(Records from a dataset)
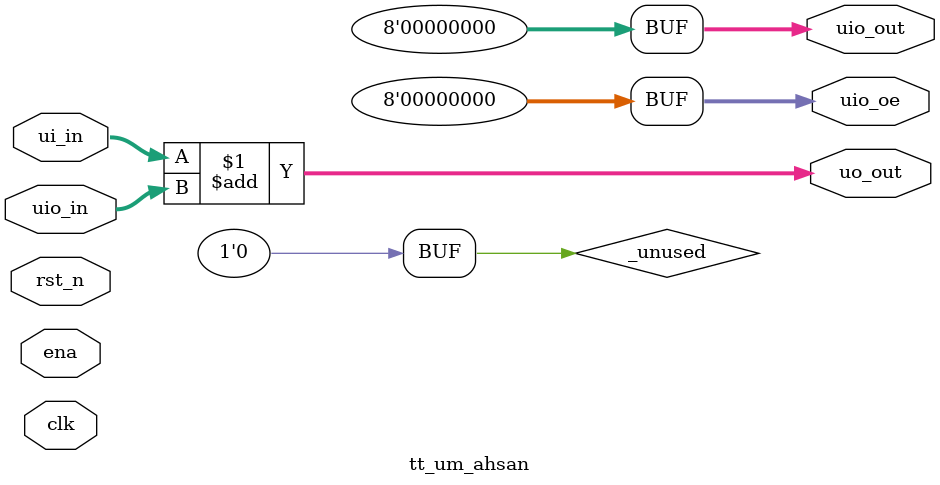
<source format=v>
/*
 * Copyright (c) 2024 Your Name
 * SPDX-License-Identifier: Apache-2.0
 */

`default_nettype none

module tt_um_ahsan (
    input  wire [7:0] ui_in,    // Dedicated inputs
    output wire [7:0] uo_out,   // Dedicated outputs
    input  wire [7:0] uio_in,   // IOs: Input path
    output wire [7:0] uio_out,  // IOs: Output path
    output wire [7:0] uio_oe,   // IOs: Enable path (active high: 0=input, 1=output)
    input  wire       ena,      // always 1 when the design is powered, so you can ignore it
    input  wire       clk,      // clock
    input  wire       rst_n     // reset_n - low to reset
);

  // All output pins must be assigned. If not used, assign to 0.
  assign uo_out  = ui_in + uio_in;  // Example: ou_out is the sum of ui_in and uio_in
  assign uio_out = 0;
  assign uio_oe  = 0;

  // List all unused inputs to prevent warnings
  wire _unused = &{ena, clk, rst_n, 1'b0};

endmodule

</source>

What to do:
Repeat the entries above exactly and skip the images.

Your response:
<source format=v>
/*
 * Copyright (c) 2024 Your Name
 * SPDX-License-Identifier: Apache-2.0
 */

`default_nettype none

module tt_um_ahsan (
    input  wire [7:0] ui_in,    // Dedicated inputs
    output wire [7:0] uo_out,   // Dedicated outputs
    input  wire [7:0] uio_in,   // IOs: Input path
    output wire [7:0] uio_out,  // IOs: Output path
    output wire [7:0] uio_oe,   // IOs: Enable path (active high: 0=input, 1=output)
    input  wire       ena,      // always 1 when the design is powered, so you can ignore it
    input  wire       clk,      // clock
    input  wire       rst_n     // reset_n - low to reset
);

  // All output pins must be assigned. If not used, assign to 0.
  assign uo_out  = ui_in + uio_in;  // Example: ou_out is the sum of ui_in and uio_in
  assign uio_out = 0;
  assign uio_oe  = 0;

  // List all unused inputs to prevent warnings
  wire _unused = &{ena, clk, rst_n, 1'b0};

endmodule

</source>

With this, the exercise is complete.